[Start of Attachment]
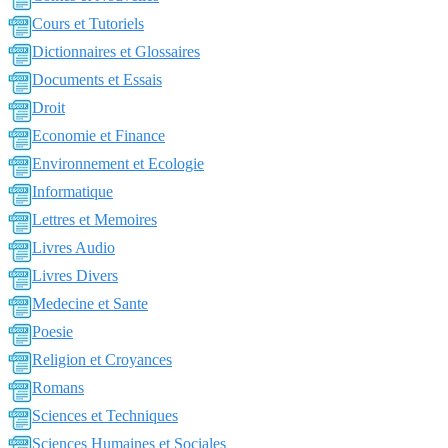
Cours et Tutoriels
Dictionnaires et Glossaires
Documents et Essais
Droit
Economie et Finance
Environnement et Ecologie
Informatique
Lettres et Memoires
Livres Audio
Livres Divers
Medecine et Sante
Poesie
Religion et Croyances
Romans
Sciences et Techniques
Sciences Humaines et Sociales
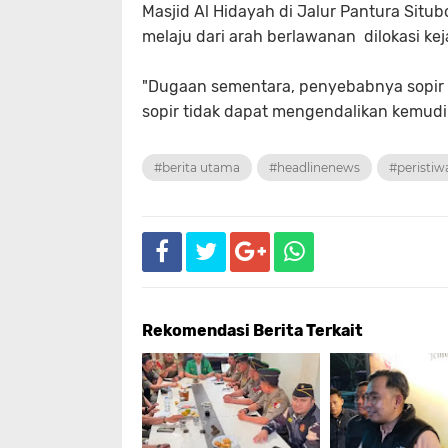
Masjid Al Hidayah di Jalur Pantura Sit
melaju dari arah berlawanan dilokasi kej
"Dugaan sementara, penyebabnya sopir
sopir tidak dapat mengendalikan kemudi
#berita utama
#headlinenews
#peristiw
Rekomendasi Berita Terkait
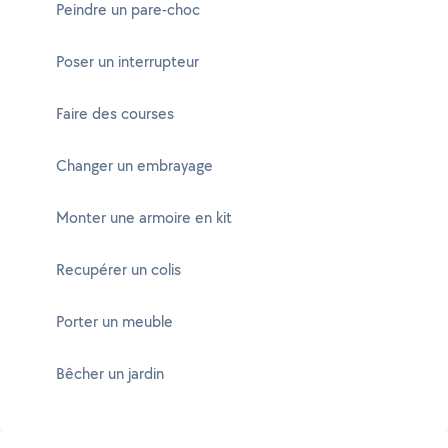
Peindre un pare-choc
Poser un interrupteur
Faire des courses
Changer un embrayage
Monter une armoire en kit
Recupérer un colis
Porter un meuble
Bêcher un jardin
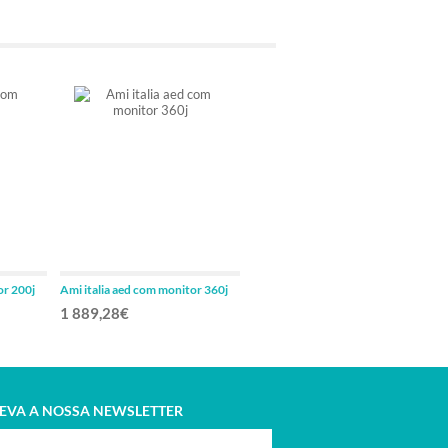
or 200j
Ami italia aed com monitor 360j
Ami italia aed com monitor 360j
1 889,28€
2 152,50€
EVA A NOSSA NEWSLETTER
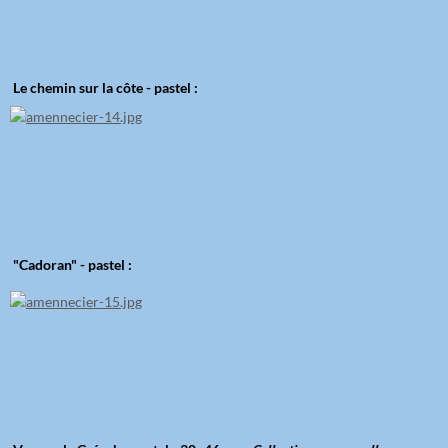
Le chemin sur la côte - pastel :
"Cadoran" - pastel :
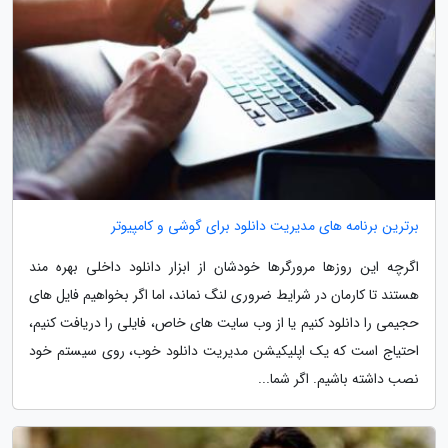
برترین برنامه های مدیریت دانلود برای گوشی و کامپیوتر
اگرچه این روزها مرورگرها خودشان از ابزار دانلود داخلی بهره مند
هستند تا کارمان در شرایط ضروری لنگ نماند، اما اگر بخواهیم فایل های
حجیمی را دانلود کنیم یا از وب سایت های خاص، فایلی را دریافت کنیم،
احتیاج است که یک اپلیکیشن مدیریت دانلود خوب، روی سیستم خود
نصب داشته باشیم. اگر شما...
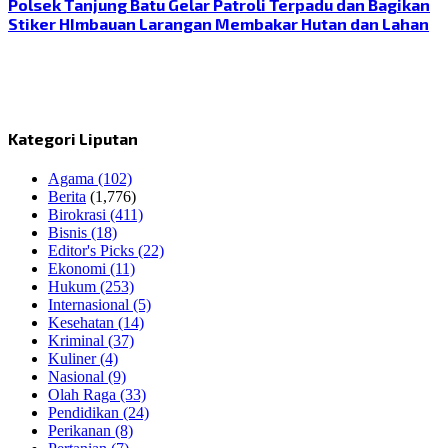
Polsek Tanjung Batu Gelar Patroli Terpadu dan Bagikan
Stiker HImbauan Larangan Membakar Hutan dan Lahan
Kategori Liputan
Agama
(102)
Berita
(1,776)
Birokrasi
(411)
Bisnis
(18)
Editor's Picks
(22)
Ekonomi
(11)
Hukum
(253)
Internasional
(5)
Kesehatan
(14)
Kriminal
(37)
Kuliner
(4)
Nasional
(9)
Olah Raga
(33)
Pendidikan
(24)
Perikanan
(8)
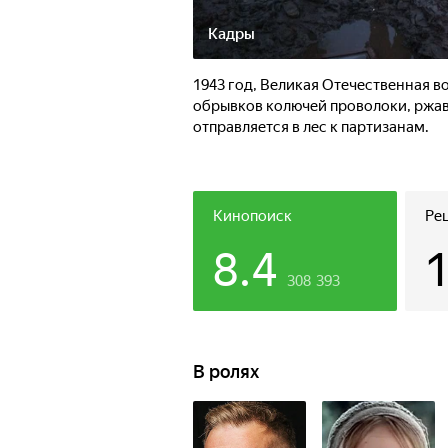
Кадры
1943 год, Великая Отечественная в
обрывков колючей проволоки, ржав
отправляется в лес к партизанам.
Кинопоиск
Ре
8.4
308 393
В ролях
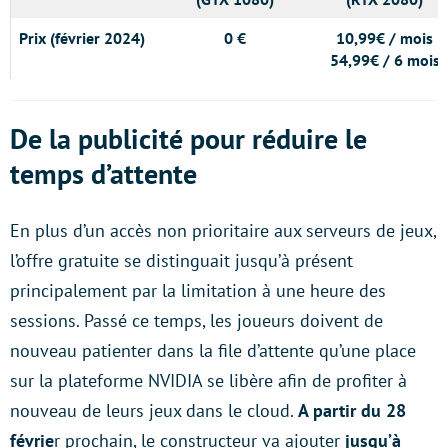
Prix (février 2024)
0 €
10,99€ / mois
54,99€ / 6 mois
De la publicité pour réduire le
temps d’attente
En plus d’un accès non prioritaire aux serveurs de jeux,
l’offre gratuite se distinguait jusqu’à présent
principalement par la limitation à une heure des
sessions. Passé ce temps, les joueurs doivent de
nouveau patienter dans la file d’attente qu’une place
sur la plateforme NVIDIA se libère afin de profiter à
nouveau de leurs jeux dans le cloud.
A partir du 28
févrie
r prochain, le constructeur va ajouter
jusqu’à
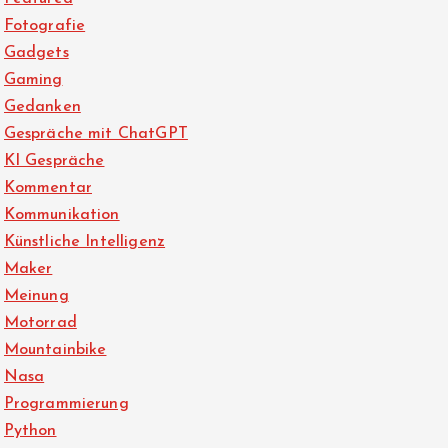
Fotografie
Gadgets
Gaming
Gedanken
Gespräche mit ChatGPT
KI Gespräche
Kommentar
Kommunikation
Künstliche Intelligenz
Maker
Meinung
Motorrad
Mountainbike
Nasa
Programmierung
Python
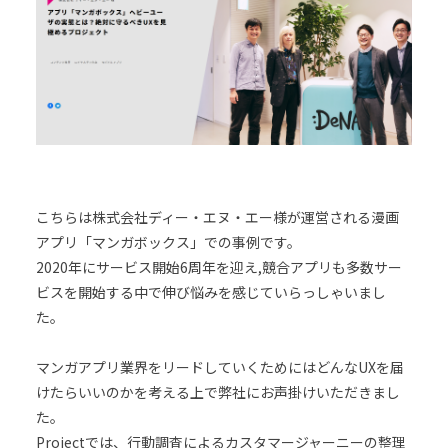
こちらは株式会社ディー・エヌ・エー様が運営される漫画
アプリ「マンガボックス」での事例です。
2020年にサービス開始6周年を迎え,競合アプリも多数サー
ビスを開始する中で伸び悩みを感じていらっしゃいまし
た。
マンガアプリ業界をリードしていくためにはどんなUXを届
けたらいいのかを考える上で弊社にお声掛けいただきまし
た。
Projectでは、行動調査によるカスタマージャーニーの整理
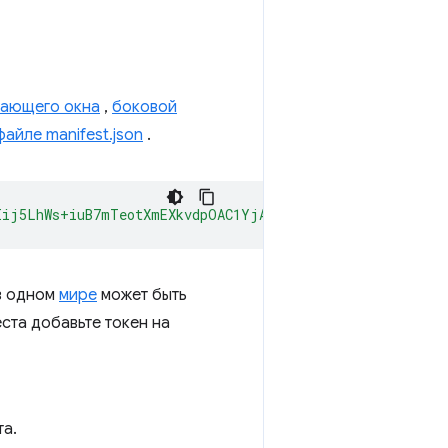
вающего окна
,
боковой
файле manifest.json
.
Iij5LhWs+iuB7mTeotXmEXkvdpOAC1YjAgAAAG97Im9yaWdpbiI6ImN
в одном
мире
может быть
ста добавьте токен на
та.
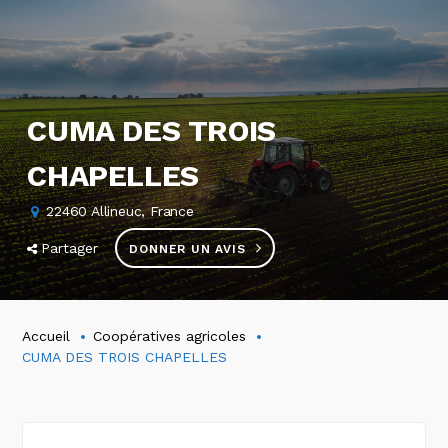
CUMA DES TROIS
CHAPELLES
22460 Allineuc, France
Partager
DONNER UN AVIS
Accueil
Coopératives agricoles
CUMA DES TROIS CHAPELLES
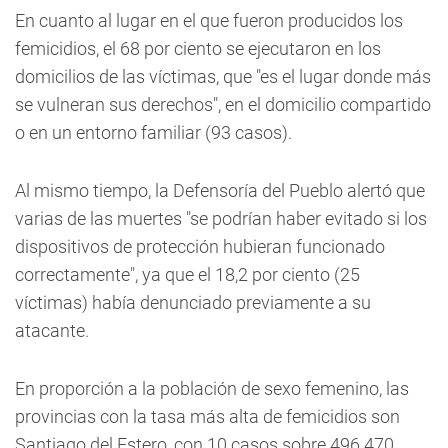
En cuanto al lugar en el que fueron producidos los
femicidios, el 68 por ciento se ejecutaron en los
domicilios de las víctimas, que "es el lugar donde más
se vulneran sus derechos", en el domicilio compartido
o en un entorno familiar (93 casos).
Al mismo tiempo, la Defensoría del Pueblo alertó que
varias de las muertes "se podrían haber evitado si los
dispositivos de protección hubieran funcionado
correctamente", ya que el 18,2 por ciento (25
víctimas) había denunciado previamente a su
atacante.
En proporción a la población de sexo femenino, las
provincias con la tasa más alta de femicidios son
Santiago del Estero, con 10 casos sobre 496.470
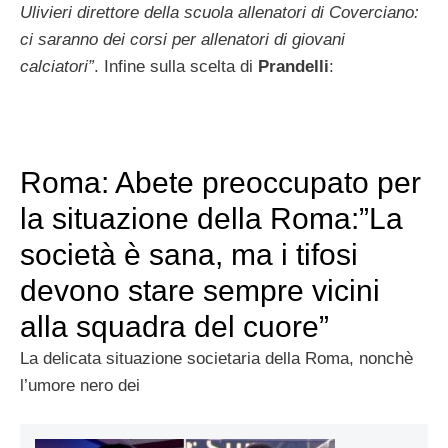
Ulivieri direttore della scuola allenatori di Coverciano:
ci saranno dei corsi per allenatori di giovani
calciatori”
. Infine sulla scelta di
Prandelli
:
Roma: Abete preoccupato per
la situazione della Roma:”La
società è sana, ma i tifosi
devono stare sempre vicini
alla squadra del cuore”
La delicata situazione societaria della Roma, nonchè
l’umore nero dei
[End of Attachment]
PROBLEM:
Within the material above, how many lines include the string "دانلود"? Give only the number.

RESPONSE:
4